Updated November 10, 2020 - 2:13 pm

CARSON CITY — A state spending panel Tuesday approved a $2.85 million settlement with a woman who spent more than three decades in jail before DNA evidence cleared her of a 1976 Reno murder.

The three-member state Board of Examiners, consisting of the governor, attorney general and secretary of state, approved the payment to Cathy Woods unanimously. The amount was determined in state court last month with the full endorsement of the attorney general’s office.

Justice “doesn’t always manifest itself in the conviction, sometimes it manifests itself in an exoneration,” said Attorney General Aaron Ford, who serves on the board with Gov. Steve Sisolak and Secretary of State Barbara Cegavske. “The state was wrong in this instance and I’m glad to see that we’re able to offer some level of recompense to Ms. Woods for a wrongful conviction and imprisonment.”

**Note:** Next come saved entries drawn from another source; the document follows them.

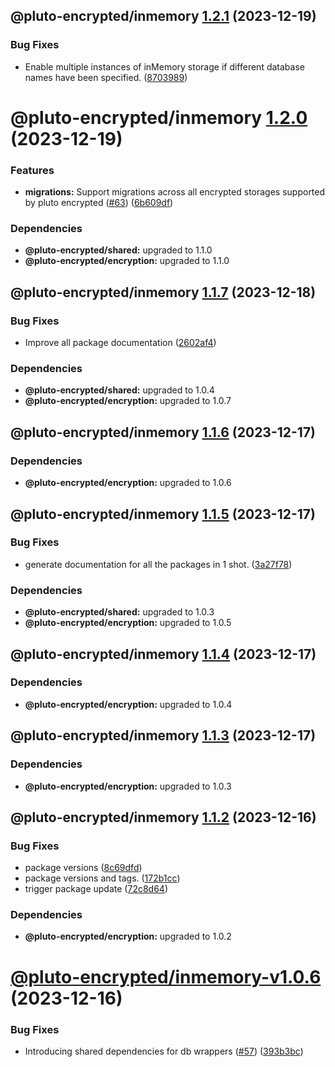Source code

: ## @pluto-encrypted/inmemory [1.2.1](https://github.com/elribonazo/pluto-encrypted/compare/@pluto-encrypted/inmemory@1.2.0...@pluto-encrypted/inmemory@1.2.1) (2023-12-19)


### Bug Fixes

* Enable multiple instances of inMemory storage if different database names have been specified. ([8703989](https://github.com/elribonazo/pluto-encrypted/commit/8703989abb419409867593f8361bd7bba853319f))

# @pluto-encrypted/inmemory [1.2.0](https://github.com/elribonazo/pluto-encrypted/compare/@pluto-encrypted/inmemory@1.1.7...@pluto-encrypted/inmemory@1.2.0) (2023-12-19)


### Features

* **migrations:** Support migrations across all encrypted storages supported by pluto encrypted ([#63](https://github.com/elribonazo/pluto-encrypted/issues/63)) ([6b609df](https://github.com/elribonazo/pluto-encrypted/commit/6b609df8cf893a269fc0c1f8026db0caa6098ac5))





### Dependencies

* **@pluto-encrypted/shared:** upgraded to 1.1.0
* **@pluto-encrypted/encryption:** upgraded to 1.1.0

## @pluto-encrypted/inmemory [1.1.7](https://github.com/elribonazo/pluto-encrypted/compare/@pluto-encrypted/inmemory@1.1.6...@pluto-encrypted/inmemory@1.1.7) (2023-12-18)


### Bug Fixes

* Improve all package documentation ([2602af4](https://github.com/elribonazo/pluto-encrypted/commit/2602af4f37f97eb2f70d39d79eb3c3e715e7cead))





### Dependencies

* **@pluto-encrypted/shared:** upgraded to 1.0.4
* **@pluto-encrypted/encryption:** upgraded to 1.0.7

## @pluto-encrypted/inmemory [1.1.6](https://github.com/elribonazo/pluto-encrypted/compare/@pluto-encrypted/inmemory@1.1.5...@pluto-encrypted/inmemory@1.1.6) (2023-12-17)





### Dependencies

* **@pluto-encrypted/encryption:** upgraded to 1.0.6

## @pluto-encrypted/inmemory [1.1.5](https://github.com/elribonazo/pluto-encrypted/compare/@pluto-encrypted/inmemory@1.1.4...@pluto-encrypted/inmemory@1.1.5) (2023-12-17)


### Bug Fixes

* generate documentation for all the packages in 1 shot. ([3a27f78](https://github.com/elribonazo/pluto-encrypted/commit/3a27f78d122855a353efe814fdb7e48e0222ade2))





### Dependencies

* **@pluto-encrypted/shared:** upgraded to 1.0.3
* **@pluto-encrypted/encryption:** upgraded to 1.0.5

## @pluto-encrypted/inmemory [1.1.4](https://github.com/elribonazo/pluto-encrypted/compare/@pluto-encrypted/inmemory@1.1.3...@pluto-encrypted/inmemory@1.1.4) (2023-12-17)





### Dependencies

* **@pluto-encrypted/encryption:** upgraded to 1.0.4

## @pluto-encrypted/inmemory [1.1.3](https://github.com/elribonazo/pluto-encrypted/compare/@pluto-encrypted/inmemory@1.1.2...@pluto-encrypted/inmemory@1.1.3) (2023-12-17)





### Dependencies

* **@pluto-encrypted/encryption:** upgraded to 1.0.3

## @pluto-encrypted/inmemory [1.1.2](https://github.com/elribonazo/pluto-encrypted/compare/@pluto-encrypted/inmemory@1.1.1...@pluto-encrypted/inmemory@1.1.2) (2023-12-16)


### Bug Fixes

* package versions ([8c69dfd](https://github.com/elribonazo/pluto-encrypted/commit/8c69dfd143c5db3fd174557a4bc92394bd503b86))
* package versions and tags. ([172b1cc](https://github.com/elribonazo/pluto-encrypted/commit/172b1cc803e18b4967571349db8728cb33bbb35c))
* trigger package update ([72c8d64](https://github.com/elribonazo/pluto-encrypted/commit/72c8d645db13000945b438cb223728c55f910433))





### Dependencies

* **@pluto-encrypted/encryption:** upgraded to 1.0.2

# [@pluto-encrypted/inmemory-v1.0.6](https://github.com/elribonazo/pluto-encrypted/compare/@pluto-encrypted/inmemory-v1.0.5...@pluto-encrypted/inmemory-v1.0.6) (2023-12-16)


### Bug Fixes

* Introducing shared dependencies for db wrappers ([#57](https://github.com/elribonazo/pluto-encrypted/issues/57)) ([393b3bc](https://github.com/elribonazo/pluto-encrypted/commit/393b3bc2cbd811bf45fca7f67bb6704c617ed504))
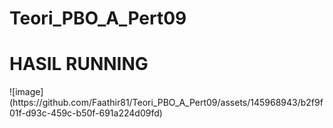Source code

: # Teori_PBO_A_Pert09
<h1>HASIL RUNNING</h1>
![image](https://github.com/Faathir81/Teori_PBO_A_Pert09/assets/145968943/b2f9f01f-d93c-459c-b50f-691a224d09fd)
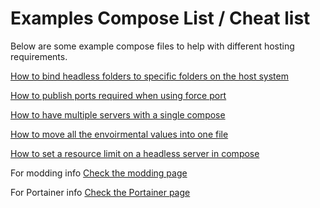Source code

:# Examples Compose List / Cheat list
Below are some example compose files to help with different hosting requirements.

[How to bind headless folders to specific folders on the host system](compose-bindmount-example.yml)

[How to publish ports required when using force port](compose-forceport-example.yml)

[How to have multiple servers with a single compose](compose-multiple-servers-example.yml)

[How to move all the envoirmental values into one file](compose-noenv-example.yml)

[How to set a resource limit on a headless server in compose](compose-resourcelimits-example.yml)

For modding info [Check the modding page](../modding/README.md)

For Portainer info [Check the Portainer page](../portainer/README.md)
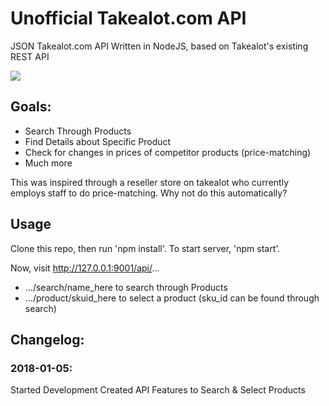 # Unofficial Takealot.com API

JSON Takealot.com API Written in NodeJS, based on Takealot's existing REST API

![](https://rhyswilliams.co.za/blog/wp-content/uploads/2017/02/bar-1.png)

## Goals:
- Search Through Products
- Find Details about Specific Product
- Check for changes in prices of competitor products (price-matching)
- Much more

This was inspired through a reseller store on takealot who currently employs
staff to do price-matching. Why not do this automatically?

## Usage
Clone this repo, then run 'npm install'. To start server, 'npm start'.

Now, visit http://127.0.0.1:9001/api/...

 - .../search/name_here to search through Products
 - .../product/skuid_here to select a product (sku_id can be found through search)


## Changelog:

### 2018-01-05:
Started Development
Created API Features to Search & Select Products
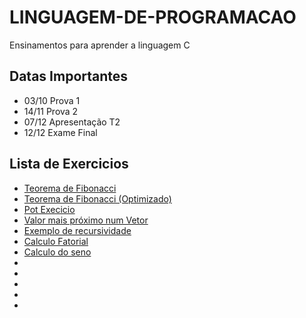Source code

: # LINGUAGEM-DE-PROGRAMACAO
Ensinamentos para aprender a linguagem C 
## Datas Importantes
- 03/10 Prova 1
- 14/11 Prova 2
- 07/12 Apresentação T2
- 12/12 Exame Final 
## Lista de Exercicios
- [Teorema de Fibonacci](./Code-C/fib_no.md)
- [Teorema de Fibonacci (Optimizado)](./Code-C/fib_op.md)
- [Pot Execicio](./Code-C/Pot.md)
- [Valor mais próximo num Vetor](./Code-C/Vetor_ex6_listaMELHOR_inte.md) 
- [Exemplo de recursividade](./Code-C/main_exemplo_recursivo.md)
- [Calculo Fatorial](./Code-C/main_fatorial_recursivo.md)
- [Calculo do seno](./Code-C/main_seno.md)
- [](./Code-C/)
- [](./Code-C/)
- [](./Code-C/)
- [](./Code-C/)
- [](./Code-C/)




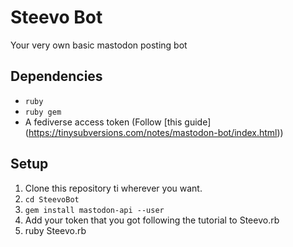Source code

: # Steevo Bot
Your very own basic mastodon posting bot

## Dependencies
* `ruby`
* `ruby gem` 
* A fediverse access token (Follow [this guide] (https://tinysubversions.com/notes/mastodon-bot/index.html))
 
## Setup
1.  Clone this repository ti wherever you want.
2.  `cd SteevoBot`
3. `gem install mastodon-api --user`
4.  Add your token that you got following the tutorial to Steevo.rb
5.  ruby Steevo.rb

Woods was twice convicted — in 1980, and again in 1985 after the first conviction was overturned — on the basis of statements she made while in a Louisiana mental institution. In 2014, the National DNA Database notified Washoe County of a DNA hit on a cigarette found near the 1976 crime scene that matched someone else serving time for violent crimes in Oregon. The charges against Woods were dismissed and she was released.

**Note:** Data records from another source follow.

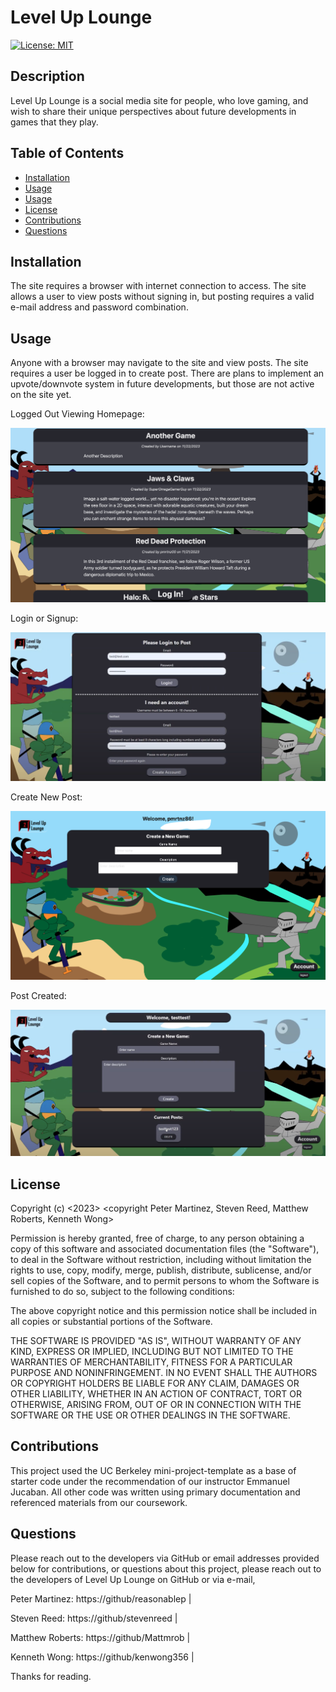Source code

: # Level Up Lounge

[![License: MIT](https://img.shields.io/badge/License-MIT-yellow.svg)](https://opensource.org/licenses/MIT)

## Description
Level Up Lounge is a social media site for people, who love gaming, and wish to share their unique perspectives about future developments in games that they play.

## Table of Contents

- [Installation](#installation)
- [Usage](#usage)
- [Usage](#usage)
- [License](#license)
- [Contributions](#contributions)
- [Questions](#questions)


## Installation
The site requires a browser with internet connection to access. The site allows a user to view posts without signing in, but posting requires a valid e-mail address and password combination.

## Usage
Anyone with a browser may navigate to the site and view posts. The site requires a user be logged in to create post. There are plans to implement an upvote/downvote system in future developments, but those are not active on the site yet. 

Logged Out Viewing Homepage: 

![Logged Out Screenshot](./public/assets/logged_out.png)

Login or Signup: 

![Login/Signup Screenshot](./public/assets/login_signup.png)

Create New Post: 

![Create New Post Screenshot](./public/assets/create_new.png)

Post Created:

![Post Created Screenshot](./public/assets/new_created.png)

## License
Copyright (c) <2023> <copyright Peter Martinez, Steven Reed, Matthew Roberts, Kenneth Wong>

Permission is hereby granted, free of charge, to any person obtaining a copy
of this software and associated documentation files (the "Software"), to deal
in the Software without restriction, including without limitation the rights
to use, copy, modify, merge, publish, distribute, sublicense, and/or sell
copies of the Software, and to permit persons to whom the Software is
furnished to do so, subject to the following conditions:

The above copyright notice and this permission notice shall be included in all
copies or substantial portions of the Software.

THE SOFTWARE IS PROVIDED "AS IS", WITHOUT WARRANTY OF ANY KIND, EXPRESS OR
IMPLIED, INCLUDING BUT NOT LIMITED TO THE WARRANTIES OF MERCHANTABILITY,
FITNESS FOR A PARTICULAR PURPOSE AND NONINFRINGEMENT. IN NO EVENT SHALL THE
AUTHORS OR COPYRIGHT HOLDERS BE LIABLE FOR ANY CLAIM, DAMAGES OR OTHER
LIABILITY, WHETHER IN AN ACTION OF CONTRACT, TORT OR OTHERWISE, ARISING FROM,
OUT OF OR IN CONNECTION WITH THE SOFTWARE OR THE USE OR OTHER DEALINGS IN THE
SOFTWARE.

## Contributions
This project used the UC Berkeley mini-project-template as a base of starter code under the recommendation of our instructor Emmanuel Jucaban. All other code was written using primary documentation and referenced materials from our coursework.

## Questions
Please reach out to the developers via GitHub or email addresses provided below for contributions, or questions about this project, please reach out to the developers of Level Up Lounge on GitHub or via e-mail, 

Peter Martinez: 
https://github/reasonablep |

Steven Reed:
https://github/stevenreed |

Matthew Roberts:
https://github/Mattmrob |

Kenneth Wong:
https://github/kenwong356 |

Thanks for reading. 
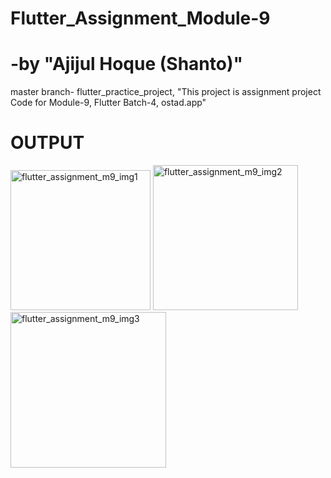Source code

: # Flutter_Assignment_Module-9
# -by "Ajijul Hoque (Shanto)"
master branch- flutter_practice_project,
"This project is assignment project Code for Module-9, Flutter Batch-4, ostad.app"
# OUTPUT
<img width="224" alt="flutter_assignment_m9_img1" src="https://github.com/mastershanto/flutter_practice_project/assets/57057476/fc1595b4-dd50-4dc1-9433-e79641323718">
<img width="232" alt="flutter_assignment_m9_img2" src="https://github.com/mastershanto/flutter_practice_project/assets/57057476/a942d299-ba42-4f18-84d4-375657027192">
<img width="249" alt="flutter_assignment_m9_img3" src="https://github.com/mastershanto/flutter_practice_project/assets/57057476/13f9bcb7-8eec-490e-8130-13e81e7b94bc">




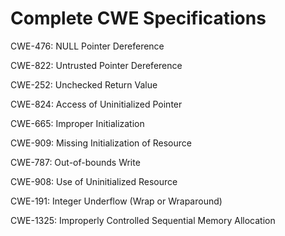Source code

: 

# Complete CWE Specifications

CWE-476: NULL Pointer Dereference

CWE-822: Untrusted Pointer Dereference

CWE-252: Unchecked Return Value

CWE-824: Access of Uninitialized Pointer

CWE-665: Improper Initialization

CWE-909: Missing Initialization of Resource

CWE-787: Out-of-bounds Write

CWE-908: Use of Uninitialized Resource

CWE-191: Integer Underflow (Wrap or Wraparound)

CWE-1325: Improperly Controlled Sequential Memory Allocation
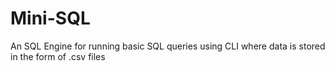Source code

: # Mini-SQL
An SQL Engine for running basic SQL queries using CLI where data is stored in the form of .csv files
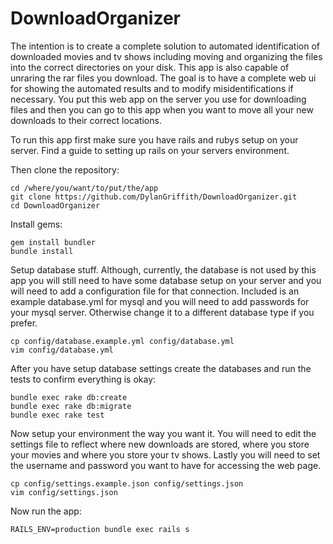 DownloadOrganizer
=================

The intention is to create a complete solution to automated identification of downloaded movies and tv shows including moving and organizing the files into the correct directories on your disk. This app is also capable of unraring the rar files you download. The goal is to have a complete web ui for showing the automated results and to modify misidentifications if necessary. You put this web app on the server you use for downloading files and then you can go to this app when you want to move all your new downloads to their correct locations.

To run this app first make sure you have rails and rubys setup on your server. Find a guide to setting up rails on your servers environment.

Then clone the repository:
    
    cd /where/you/want/to/put/the/app
    git clone https://github.com/DylanGriffith/DownloadOrganizer.git
    cd DownloadOrganizer
    
Install gems:

    gem install bundler
    bundle install
    
Setup database stuff. Although, currently, the database is not used by this app you will still need to have some database setup on your server and you will need to add a configuration file for that connection. Included is an example database.yml for mysql and you will need to add passwords for your mysql server. Otherwise change it to a different database type if you prefer.

    cp config/database.example.yml config/database.yml
    vim config/database.yml

After you have setup database settings create the databases and run the tests to confirm everything is okay:

    bundle exec rake db:create
    bundle exec rake db:migrate
    bundle exec rake test
    
Now setup your environment the way you want it. You will need to edit the settings file to reflect where new downloads are stored, where you store your movies and where you store your tv shows. Lastly you will need to set the username and password you want to have for accessing the web page.

    cp config/settings.example.json config/settings.json
    vim config/settings.json
   
Now run the app:

    RAILS_ENV=production bundle exec rails s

Woods, 70, who now lives in Washington state, received the state settlement from a district court judge in October under a new law enacted in 2019 to compensate people wrongfully convicted and exonerated. She was also awarded a Certificate of Innocence.

She earlier received separate settlements from Washoe County and the cities of Reno and Shreveport, Louisiana, totalling $6 million. Woods had sued on grounds that she was coerced to make a fabricated confession while under psychiatric care in Louisiana.

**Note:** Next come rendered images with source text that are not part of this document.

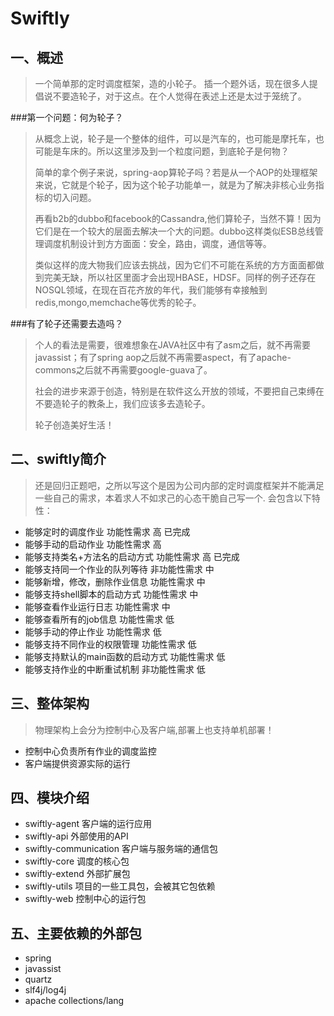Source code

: Swiftly
=======
## 一、概述
> 一个简单那的定时调度框架，造的小轮子。
> 插一个题外话，现在很多人提倡说不要造轮子，对于这点。在个人觉得在表述上还是太过于笼统了。

###第一个问题：何为轮子？
> 从概念上说，轮子是一个整体的组件，可以是汽车的，也可能是摩托车，也可能是车床的。所以这里涉及到一个粒度问题，到底轮子是何物？
>
>简单的拿个例子来说，spring-aop算轮子吗？若是从一个AOP的处理框架来说，它就是个轮子，因为这个轮子功能单一，就是为了解决非核心业务指标的切入问题。
>
> 再看b2b的dubbo和facebook的Cassandra,他们算轮子，当然不算！因为它们是在一个较大的层面去解决一个大的问题。dubbo这样类似ESB总线管理调度机制设计到方方面面：安全，路由，调度，通信等等。
>
> 类似这样的庞大物我们应该去挑战，因为它们不可能在系统的方方面面都做到完美无缺，所以社区里面才会出现HBASE，HDSF。同样的例子还存在NOSQL领域，在现在百花齐放的年代，我们能够有幸接触到redis,mongo,memchache等优秀的轮子。

###有了轮子还需要去造吗？
> 个人的看法是需要，很难想象在JAVA社区中有了asm之后，就不再需要javassist；有了spring aop之后就不再需要aspect，有了apache-commons之后就不再需要google-guava了。
>
> 社会的进步来源于创造，特别是在软件这么开放的领域，不要把自己束缚在不要造轮子的教条上，我们应该多去造轮子。
>
> 轮子创造美好生活！

## 二、swiftly简介
> 还是回归正题吧，之所以写这个是因为公司内部的定时调度框架并不能满足一些自己的需求，本着求人不如求己的心态干脆自己写一个.
> 会包含以下特性：
* 能够定时的调度作业	功能性需求	高     已完成
* 能够手动的启动作业	功能性需求	高
* 能够支持类名+方法名的启动方式	功能性需求	高   已完成
* 能够支持同一个作业的队列等待	非功能性需求	中
* 能够新增，修改，删除作业信息	功能性需求	中
* 能够支持shell脚本的启动方式	功能性需求	中
* 能够查看作业运行日志	功能性需求	中
* 能够查看所有的job信息	功能性需求	低
* 能够手动的停止作业	功能性需求	低
* 能够支持不同作业的权限管理	功能性需求	低
* 能够支持默认的main函数的启动方式	功能性需求	低
* 能够支持作业的中断重试机制	非功能性需求	低


## 三、整体架构
> 物理架构上会分为控制中心及客户端,部署上也支持单机部署！
* 控制中心负责所有作业的调度监控
* 客户端提供资源实际的运行

## 四、模块介绍
* swiftly-agent 客户端的运行应用
* swiftly-api 外部使用的API
* swiftly-communication   客户端与服务端的通信包
* swiftly-core 调度的核心包
* swiftly-extend 外部扩展包
* swiftly-utils 项目的一些工具包，会被其它包依赖
* swiftly-web 控制中心的运行包

## 五、主要依赖的外部包
* spring
* javassist
* quartz
* slf4j/log4j
* apache collections/lang



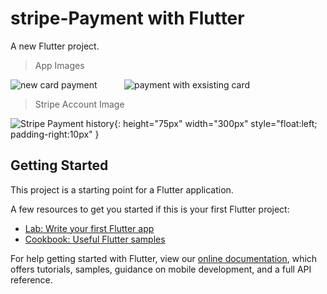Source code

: # stripe-Payment with Flutter

A new Flutter project.

> App Images

![new card payment](https://user-images.githubusercontent.com/33688458/85929454-7d1c4580-b8ce-11ea-928f-0a94f51a5a95.PNG)&nbsp;&nbsp;&nbsp;&nbsp;&nbsp;&nbsp;&nbsp;&nbsp;&nbsp;&nbsp;
![payment with exsisting card](https://user-images.githubusercontent.com/33688458/85929458-84dbea00-b8ce-11ea-9b65-ab488699dab3.PNG)


> Stripe Account Image

![Stripe Payment history](https://user-images.githubusercontent.com/33688458/85929460-89a09e00-b8ce-11ea-8806-20a73d9fb76f.png){: height="75px" width="300px" style="float:left; padding-right:10px" }


## Getting Started

This project is a starting point for a Flutter application.

A few resources to get you started if this is your first Flutter project:

- [Lab: Write your first Flutter app](https://flutter.dev/docs/get-started/codelab)
- [Cookbook: Useful Flutter samples](https://flutter.dev/docs/cookbook)

For help getting started with Flutter, view our
[online documentation](https://flutter.dev/docs), which offers tutorials,
samples, guidance on mobile development, and a full API reference.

She is the second wrongfully convicted person to be compensated under the 2019 state law. In August, DeMarlo Berry received $2.25 million after serving more than two decades in prison for a 1994 Las Vegas slaying. Another inmate confessed to the crime and a former jailhouse informant recanted testimony that Berry admitted his guilt.

The Woods payment roughly halves the amount of state funds set aside for such settlements. Cegavske said she said was concerned about future payments given that “we’re in a real pickle with our budget” but was told sufficient funds were available through the current fiscal year.